Eating epilepsy (EE) is a rare form of reflex epilepsy in which seizures are induced by eating. It is known that most patients with eating seizures, in fact, suffer from symptomatic temporal lobe epilepsy (TLE), whereas only a few patients with epileptic spasms induced by eating (E-ES) have been reported. The patient was an 8-year-old girl whose magnetic resonance imaging (MRI) of the head detected dysgenesis of the corpus callosum, cerebellar hypogenesis, marked cerebral asymmetry, broad polymicrogyria, periventricular heterotopia, and closed lip-type schizencephaly. She experienced E-ES as the second form of recurrent seizures after the first recurrence of spontaneous ES. After E-ES occurred, the EEG findings in the right hemisphere, predominantly over the right centrotemporal region, were clearly exacerbated, although the interictal EEG originally showed left-side-dominant asymmetric hypsarrhythmia. The ictal EEG of the E-ES showed diffuse large triphasic (negative-positive-negative) potentials, predominantly over the right centrotemporoparietal region. This is a unique case because the E-ES were recurrent ES, although the previous ES were spontaneous, which may provide insight into the mechanism of E-ES.

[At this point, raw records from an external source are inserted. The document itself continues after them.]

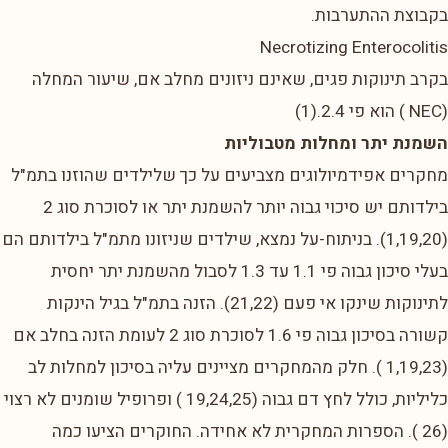
בקבוצת ההתערבות.
Necrotizing Enterocolitis
בקרב תינוקות פגים, שאינם ניזונים מחלב אם, שיעור המחלה
(NEC ) הוא פי 2.4.(1)
השמנת יתר ומחלות מטבוליות
מחקרים אפידמיולוגים מצביעים על כך שלילדים שהוזנו בתמ"ל
בילדותם יש סיכוי גבוה יותר להשמנת יתר או לסוכרת סוג 2
(1,19,20). בניתוח-על נמצא, שילדים שניזונו מתמ"ל בילדותם הם
בעלי סיכון גבוה פי 1.1 עד 1.3 לסבול מהשמנת יתר יחסית
לתינוקות שינקו אי פעם (21,22). הזנה בתמ"ל בגיל הינקות
קשורה בסיכון גבוה פי 1.6 לסוכרת סוג 2 לעומת הזנה בחלב אם
(1,19,23 ). חלק מהמחקרים מציינים עליה בסיכון למחלות לב
כליליות, כולל לחץ דם גבוה (19,24,25 ) ופרופיל שומנים לא רצוי
(26 ). הספרות המחקרית לא אחידה. החוקרים הציעו כמה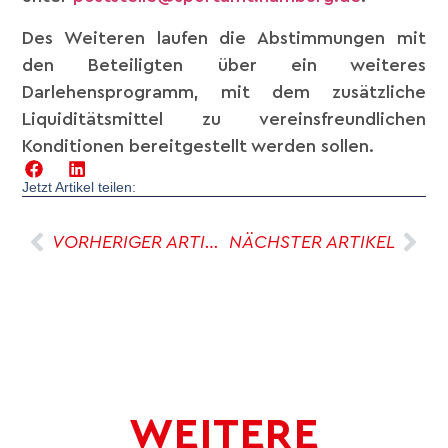
Des Weiteren laufen die Abstimmungen mit
den Beteiligten über ein weiteres
Darlehensprogramm, mit dem zusätzliche
Liquiditätsmittel zu vereinsfreundlichen
Konditionen bereitgestellt werden sollen.
Jetzt Artikel teilen:
VORHERIGER ARTIKEL
NÄCHSTER ARTIKEL
WEITERE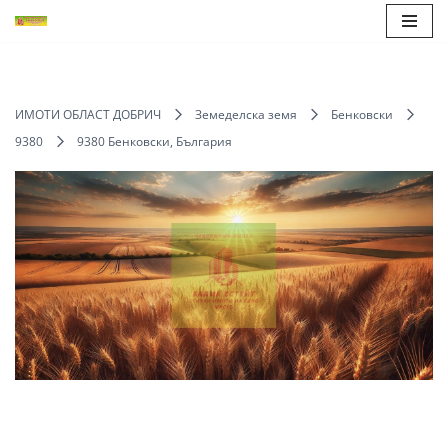
Продължете
към
съдържанието
ИМОТИ ОБЛАСТ ДОБРИЧ
Земеделска земя
Бенковски
9380
9380 Бенковски, България
Save
Share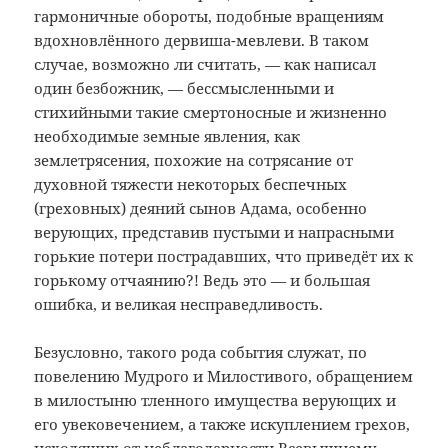
гармоничные обороты, подобные вращениям
вдохновлённого дервиша-мевлеви. В таком
случае, возможно ли считать, — как написал
один безбожник, — бессмысленными и
стихийными такие смертоносные и жизненно
необходимые земные явления, как
землетрясения, похожие на сотрясание от
духовной тяжести некоторых беспечных
(греховных) деяний сынов Адама, особенно
верующих, представив пустыми и напрасными
горькие потери пострадавших, что приведёт их к
горькому отчаянию?! Ведь это — и большая
ошибка, и великая несправедливость.
Безусловно, такого рода события служат, по
повелению Мудрого и Милостивого, обращением
в милостыню тленного имущества верующих и
его увековечением, а также искуплением грехов,
исходящих от неблагодарности Всевышнему.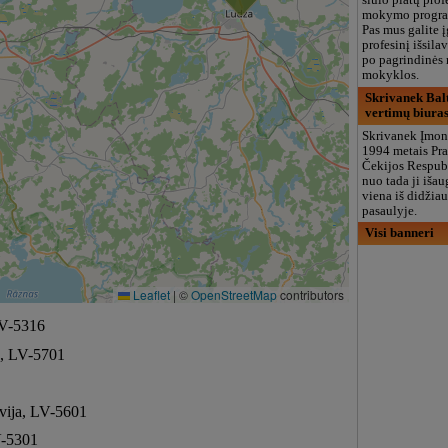
siūlo platų prof
mokymo progra
Pas mus galite į
profesinį išsila
po pagrindinės 
mokyklos.
Skrivanek Balt
vertimų biura
Skrivanek Įmon
1994 metais Pra
Čekijos Respubl
nuo tada ji išau
viena iš didžia
pasaulyje.
Visi banneri
Leaflet
|
©
OpenStreetMap
contributors
LV-5316
ja, LV-5701
tvija, LV-5601
LV-5301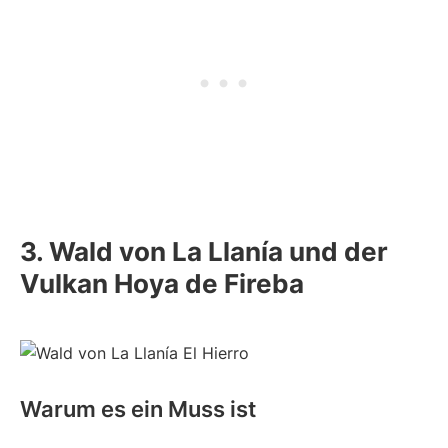
3. Wald von La Llanía und der
Vulkan Hoya de Fireba
Warum es ein Muss ist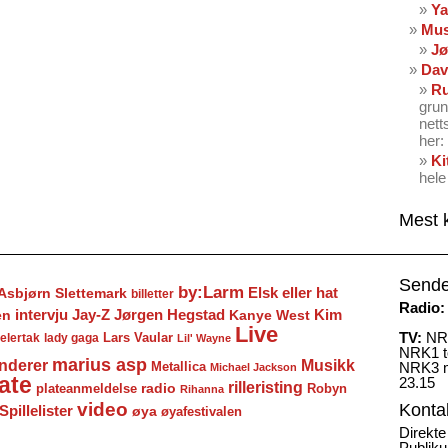
Ya
Mus
Jø
Dav
Ru
grun
nett
her: 
Ki
hele
Mest 
Sende
by:Larm
Elsk eller hat
Asbjørn Slettemark
billetter
Radio:
Jay-Z
Jørgen Hegstad
en
intervju
Kanye West
Kim
Live
TV:
NRK
Lars Vaular
lady gaga
elertak
Lil' Wayne
NRK1 to
marius asp
nderer
Musikk
Metallica
NRK3 m
Michael Jackson
ate
23.15
rilleristing
radio
plateanmeldelse
Robyn
Rihanna
video
Konta
Spillelister
øya
øyafestivalen
Direkte
Publiku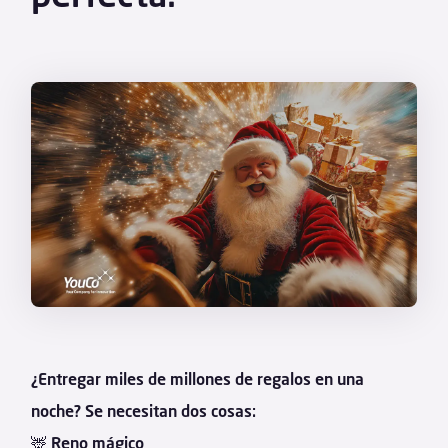
¿Entregar miles de millones de regalos en una
noche? Se necesitan dos cosas:
🦌
Reno mágico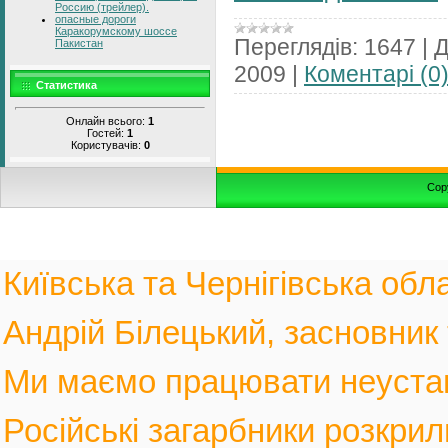
Россию (трейлер).
опасные дороги
Каракорумскому шоссе
Переглядів:
1647
|
Д
Пакистан
2009
|
Коментарі (0
Статистика
Онлайн всього:
1
Гостей:
1
Користувачів:
0
Cop
Київська та Чернігівська обла
Андрій Білецький, засновник
Ми маємо працювати неустанн
Російські загарбники розкрил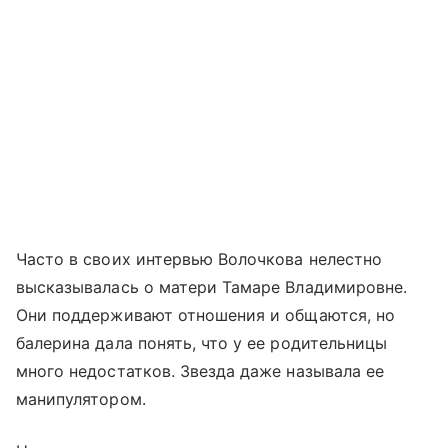
Часто в своих интервью Волочкова нелестно
высказывалась о матери Тамаре Владимировне.
Они поддерживают отношения и общаются, но
балерина дала понять, что у ее родительницы
много недостатков. Звезда даже называла ее
манипулятором.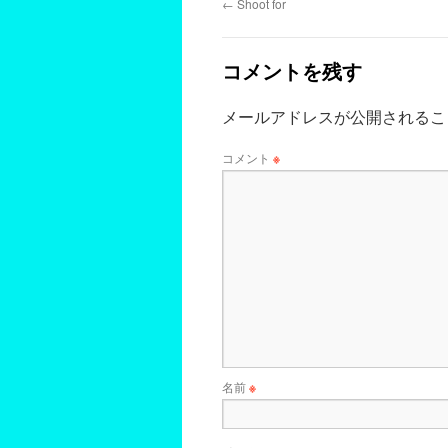
←
Shoot for
コメントを残す
メールアドレスが公開されるこ
コメント
※
名前
※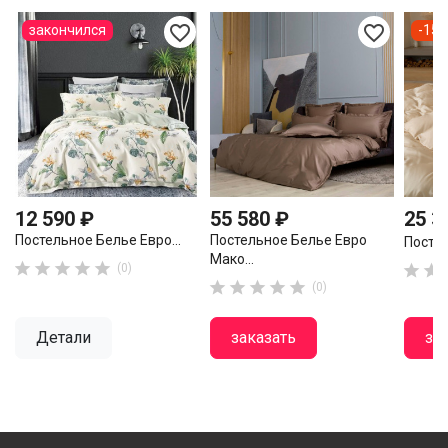
favorite_border
favorite_border
закончился
-15
12 590 ₽
55 580 ₽
25 3
Постельное Белье Евро...
Постельное Белье Евро
Постел
Мако...





(0)







(0)
Детали
заказать
за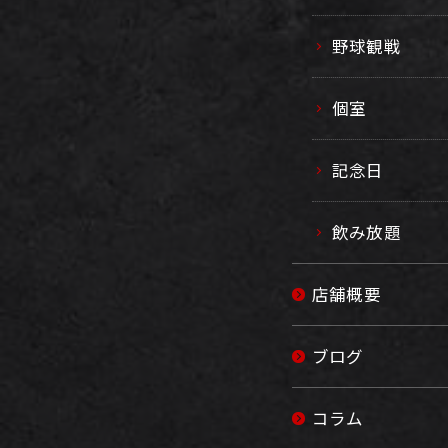
野球観戦
個室
記念日
飲み放題
店舗概要
ブログ
コラム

饮食性癫痫(EE)是一种罕见的反射性癫痫,其发作由进食诱发。已知大多数有饮食性发作的患者实际上患有症状性颞叶癫痫(TLE),而仅有少数由进食诱发癫痫性痉挛(E-ES)的患者被报道。该患者为一名8岁女孩,其头部磁共振成像(MRI)检测到胼胝体发育不全、小脑发育不全、明显的大脑不对称、广泛多小脑回、脑室周围异位和闭合唇型脑裂畸形。她在首次自发性癫痫性痉挛复发后,经历了E-ES作为复发性发作的第二种形式。E-ES发作后,尽管发作间期脑电图最初显示左侧为主的不对称高度失律,但右半球(主要是右侧中央颞区)的脑电图结果明显加重。E-ES的发作期脑电图显示弥漫性大三相(负-正-负)电位,主要分布在右侧中央颞顶区。这是一个独特的病例,因为E-ES是复发性癫痫性痉挛,尽管之前的癫痫性痉挛是自发性的,这可能为E-ES的机制提供见解。